Wilhelmus Upgenray, prior van het convent van Sibculo, onder hulderschap van Herman ther Kemnade.
Get.: Tonyes de Reyger en Dyryck Gossens.
1592 mei 8 (dl. C, fol. 39).
Gerhart van der Kemnade, als hulder voor het convent van Sibculo.
1619 apr 30 (dl. D, fol. 37).
Georg Sticke, als door Ridderschap en Steden van Overijssel aangestelde rentmeester en hulder van het convent van Sibculo.
1661 jun 27 (dl. E, fol. 47v).
Burgemeester Hendrick Marienborch, rentmeester van Sibculo en Albergen, ten behoeve van het rentambt, na afdracht van het leenverzuim door wijlen zijn vader.
1688 jul 20 (dl. F, fol. 81v).
De rentmeester Ter Bruggen van Sibculo en Albergen, uit naam van de provincie Overijssel, zoals hiervoor Hendrick Marrienborch beleend was.

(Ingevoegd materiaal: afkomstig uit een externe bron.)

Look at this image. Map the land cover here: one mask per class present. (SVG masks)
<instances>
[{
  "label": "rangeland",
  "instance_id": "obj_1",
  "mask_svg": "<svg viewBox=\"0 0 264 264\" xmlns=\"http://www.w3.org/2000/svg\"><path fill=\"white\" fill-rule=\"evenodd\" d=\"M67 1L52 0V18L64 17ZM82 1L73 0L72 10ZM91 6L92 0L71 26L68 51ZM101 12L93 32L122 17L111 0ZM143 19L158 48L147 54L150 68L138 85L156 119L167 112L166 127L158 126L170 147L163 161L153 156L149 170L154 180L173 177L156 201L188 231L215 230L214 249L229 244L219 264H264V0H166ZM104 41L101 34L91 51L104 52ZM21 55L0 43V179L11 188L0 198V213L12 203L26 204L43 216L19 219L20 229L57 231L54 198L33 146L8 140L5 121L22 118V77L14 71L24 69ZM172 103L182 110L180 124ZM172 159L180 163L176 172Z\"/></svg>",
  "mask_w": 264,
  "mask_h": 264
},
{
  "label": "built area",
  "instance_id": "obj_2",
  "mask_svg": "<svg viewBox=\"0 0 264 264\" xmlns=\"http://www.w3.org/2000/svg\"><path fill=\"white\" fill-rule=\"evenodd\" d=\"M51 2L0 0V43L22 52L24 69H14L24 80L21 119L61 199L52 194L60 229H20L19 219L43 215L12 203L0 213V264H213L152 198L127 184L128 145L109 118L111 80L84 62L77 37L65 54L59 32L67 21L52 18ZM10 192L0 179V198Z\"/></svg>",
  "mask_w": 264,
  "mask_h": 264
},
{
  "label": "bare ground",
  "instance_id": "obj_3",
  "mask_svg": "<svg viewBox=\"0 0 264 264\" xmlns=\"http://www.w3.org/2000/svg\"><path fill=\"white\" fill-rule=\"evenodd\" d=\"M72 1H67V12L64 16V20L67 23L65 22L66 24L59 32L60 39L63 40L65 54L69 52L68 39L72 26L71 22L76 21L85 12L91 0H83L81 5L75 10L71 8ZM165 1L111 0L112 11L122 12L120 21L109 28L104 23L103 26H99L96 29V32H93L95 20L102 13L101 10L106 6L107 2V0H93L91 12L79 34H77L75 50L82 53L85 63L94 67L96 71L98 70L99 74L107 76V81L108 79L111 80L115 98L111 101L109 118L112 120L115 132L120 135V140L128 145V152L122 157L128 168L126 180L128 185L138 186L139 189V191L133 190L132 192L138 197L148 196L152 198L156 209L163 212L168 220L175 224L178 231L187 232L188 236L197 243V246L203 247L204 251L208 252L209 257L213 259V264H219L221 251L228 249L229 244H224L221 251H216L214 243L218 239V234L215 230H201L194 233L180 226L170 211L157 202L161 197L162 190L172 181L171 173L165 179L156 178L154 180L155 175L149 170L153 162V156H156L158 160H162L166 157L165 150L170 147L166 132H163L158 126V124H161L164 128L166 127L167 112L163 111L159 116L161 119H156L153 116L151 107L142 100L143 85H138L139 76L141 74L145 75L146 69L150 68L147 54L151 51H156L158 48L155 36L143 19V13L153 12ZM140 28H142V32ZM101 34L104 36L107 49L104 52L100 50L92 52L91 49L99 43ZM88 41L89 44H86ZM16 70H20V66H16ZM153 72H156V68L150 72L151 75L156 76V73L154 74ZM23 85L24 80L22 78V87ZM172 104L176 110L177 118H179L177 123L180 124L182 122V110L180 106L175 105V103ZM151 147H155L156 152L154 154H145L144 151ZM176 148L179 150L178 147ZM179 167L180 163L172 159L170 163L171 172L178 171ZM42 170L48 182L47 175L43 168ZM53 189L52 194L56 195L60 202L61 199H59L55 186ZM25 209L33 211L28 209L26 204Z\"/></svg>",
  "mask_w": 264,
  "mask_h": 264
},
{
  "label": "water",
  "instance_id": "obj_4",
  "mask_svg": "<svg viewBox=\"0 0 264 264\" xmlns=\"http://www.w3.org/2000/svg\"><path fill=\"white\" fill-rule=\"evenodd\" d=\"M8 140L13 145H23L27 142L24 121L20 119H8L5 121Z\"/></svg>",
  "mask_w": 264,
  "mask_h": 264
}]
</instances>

1699 okt 26 (dl. F, fol. 153).
Henrick Adolph Bentinck, als rentmeester van Sibculo en Albergen, na de dood van de vorige rentmeester de heer Ter Bruggen.
1741 dec 31 (dl. G, fol. 70v).
Jan Hendrik Stuerman, rentmeester van Sibculo en Albergen, met de volle en de ledige hand.
1759 nov 12 (dl. G, fol. 199v).
F.A. baron van Ittersum tot den Oosterhof, als provinciaal rentmeester van Sibculo en Albergen, vertegenwoordigd door procureur J.W. Harwig, na de dood van Jan Hendrik Stuirman.
1772 nov 25 (dl. G, fol. 375).
F.A. baron van Ittersum tot de Oosterhof, als rentmeester van Sibculo en Albergen, met de ledige hand.